Scientists discovered hard facts about the transmission of the disease and what steps would limit its spread. We learned that the combination of social distancing and mask-wearing significantly reduces transmission rates in contemporary societies. And yet many Americans believe that wearing a mask makes no difference, and their actions bear this out: in late 2020, nearly half of self-identified Republicans report not wearing a mask most or all of the time while in public.


Medical doctors carefully tested a wide variety of drugs and treatment procedures. They published double-blind studies showing what worked and what didn’t. Despite this, hundreds of thousands of Americans continue to believe in debunked medical treatments, many of them suffering terribly or dying as a result of quack remedies. Our own president and top government leaders advocated for the use of ineffective, expensive, and sometimes dangerous treatments.

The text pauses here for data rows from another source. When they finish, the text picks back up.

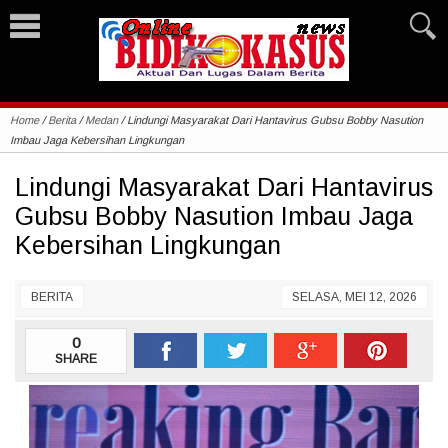
Home
/
Berita
/
Medan
/
Lindungi Masyarakat Dari Hantavirus Gubsu Bobby Nasution
Imbau Jaga Kebersihan Lingkungan
Lindungi Masyarakat Dari Hantavirus
Gubsu Bobby Nasution Imbau Jaga
Kebersihan Lingkungan
BERITA
SELASA, MEI 12, 2026
0
SHARE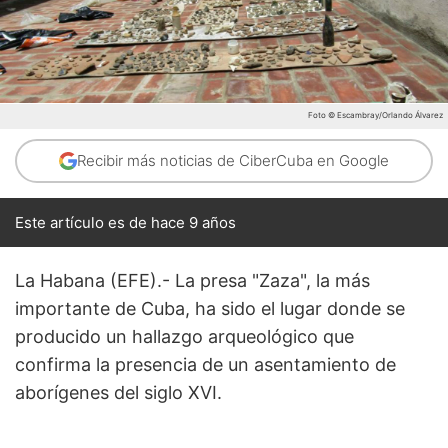
Foto © Escambray/Orlando Álvarez
Recibir más noticias de CiberCuba en Google
Este artículo es de hace 9 años
La Habana (EFE).- La presa "Zaza", la más
importante de Cuba, ha sido el lugar donde se
producido un hallazgo arqueológico que
confirma la presencia de un asentamiento de
aborígenes del siglo XVI.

Scientists worked at a furious pace to develop not one, but several vaccines that are significantly more effective at preventing COVID than many other vaccines in use today. What’s even more amazing is that this level of efficacy is paired with an exceptionally low level of negative side effects. And yet one in three Americans disbelieves in the safety and efficacy of the vaccine and has no plans to get one. That number is even higher in certain demographic groups like Black Americans.


This public ignorance and intransigence has resulted in untold amounts of human suffering. Countries who moved swiftly to enact scientifically sounds protocols have infection rates a mere fraction of those who did not. Death rates in some communities that ignore science are an order of magnitude worse than rates in communities that don’t. The USA stands out as a cautionary tale on both counts.


The lesson is that it doesn’t matter what science can do during a pandemic if the results of scientific investigation are undermined by a gap in public understanding or a failure of public cooperation. It doesn’t matter what you learn about disease transmission if people won’t follow best practices. It doesn’t matter whether you develop a vaccine if people won’t take it. The power of science in contemporary democracies is constrained by the credulity and goodwill of the broader public.


So, what else can science do during a pandemic? It can broaden its scope from the natural to the social world. It can help us learn how to convince and engage the public. It can teach us how to battle misinformation online and effectively rebut non-scientific challenges from the fringe. It can show us how to persuade and teach and make allies out of political actors and everyday citizens.


A pandemic provides a kind of natural experiment for scientists who try to understand the human world and not just the natural one. We can study how people respond to news of the pandemic, how they are comforted, and how they are motivated. We can learn how political groups—both on the left and the right—can exploit a pandemic for political gain. We can measure which sorts of public health campaigns result in public trust and action and which do not.


From an academic perspective, the lesson is that a pandemic is an opportunity for both the natural and the social sciences. The COVID-19 pandemic perfectly illustrates how a science of the natural world is insufficient to solve human problems. We need a robust science of people, too. Natural science without social science is impotent. Social science without natural science is blind. We need them both.


Natural science without social science is impotent. Social science without natural science is blind. We need them both.

The lesson extends beyond pandemics to many of the problems that humankind faces. Climate change is a ready example. Careful work in the natural sciences has revealed both the scope of the climate problem and the most important contributing factors. But those lessons won’t be put into practice by contemporary democracies until the wider public understands and accepts those findings.


In sum, science in a pandemic can make great strides in deciphering the nature of a pathogen, the morbidity of infected hosts, and the best available treatments. But those advances won’t be put into practice without learning more about the beliefs, fears, and social constructions that guide human thinking and decision-making. Science can and should do both during a pandemic. Human welfare demands it.